● TASK TO COMPLETE: Please restate the records below verbatim, omitting every image they hold.

(Extracted records)
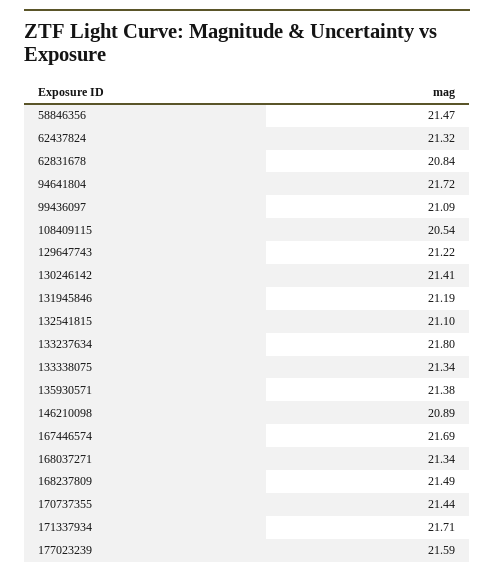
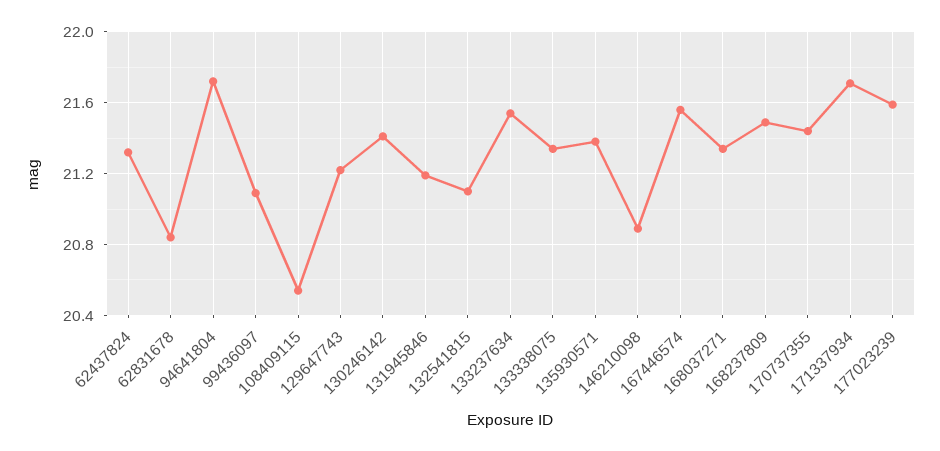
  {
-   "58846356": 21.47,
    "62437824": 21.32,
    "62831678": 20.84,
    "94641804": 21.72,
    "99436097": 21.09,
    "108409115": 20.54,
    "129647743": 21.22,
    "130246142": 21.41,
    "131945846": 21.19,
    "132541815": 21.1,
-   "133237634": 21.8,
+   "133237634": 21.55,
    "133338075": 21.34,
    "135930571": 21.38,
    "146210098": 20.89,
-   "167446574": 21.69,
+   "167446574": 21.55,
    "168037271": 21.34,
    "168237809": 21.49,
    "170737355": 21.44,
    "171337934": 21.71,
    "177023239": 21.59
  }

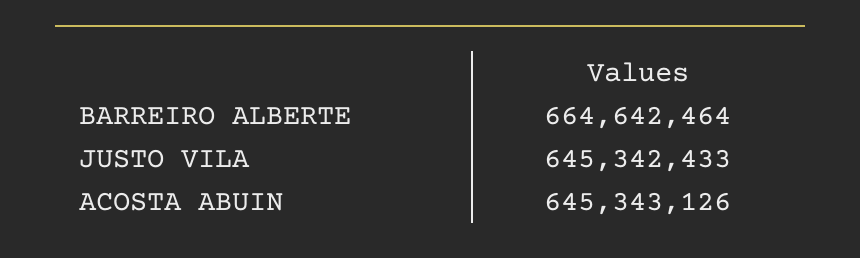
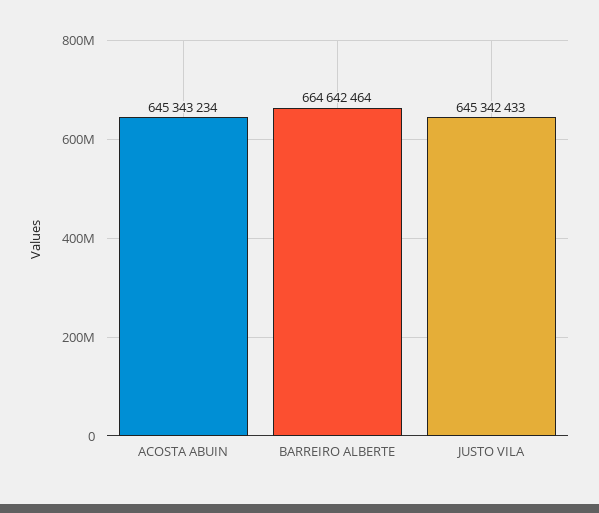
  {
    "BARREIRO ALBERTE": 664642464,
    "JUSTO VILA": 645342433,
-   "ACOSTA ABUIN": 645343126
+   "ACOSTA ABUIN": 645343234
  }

● RESULT BELOW:
  {
-   "58846356": 21.47,
    "62437824": 21.32,
    "62831678": 20.84,
    "94641804": 21.72,
    "99436097": 21.09,
    "108409115": 20.54,
    "129647743": 21.22,
    "130246142": 21.41,
    "131945846": 21.19,
    "132541815": 21.1,
-   "133237634": 21.8,
+   "133237634": 21.55,
    "133338075": 21.34,
    "135930571": 21.38,
    "146210098": 20.89,
-   "167446574": 21.69,
+   "167446574": 21.55,
    "168037271": 21.34,
    "168237809": 21.49,
    "170737355": 21.44,
    "171337934": 21.71,
    "177023239": 21.59
  }

  {
    "BARREIRO ALBERTE": 664642464,
    "JUSTO VILA": 645342433,
-   "ACOSTA ABUIN": 645343126
+   "ACOSTA ABUIN": 645343234
  }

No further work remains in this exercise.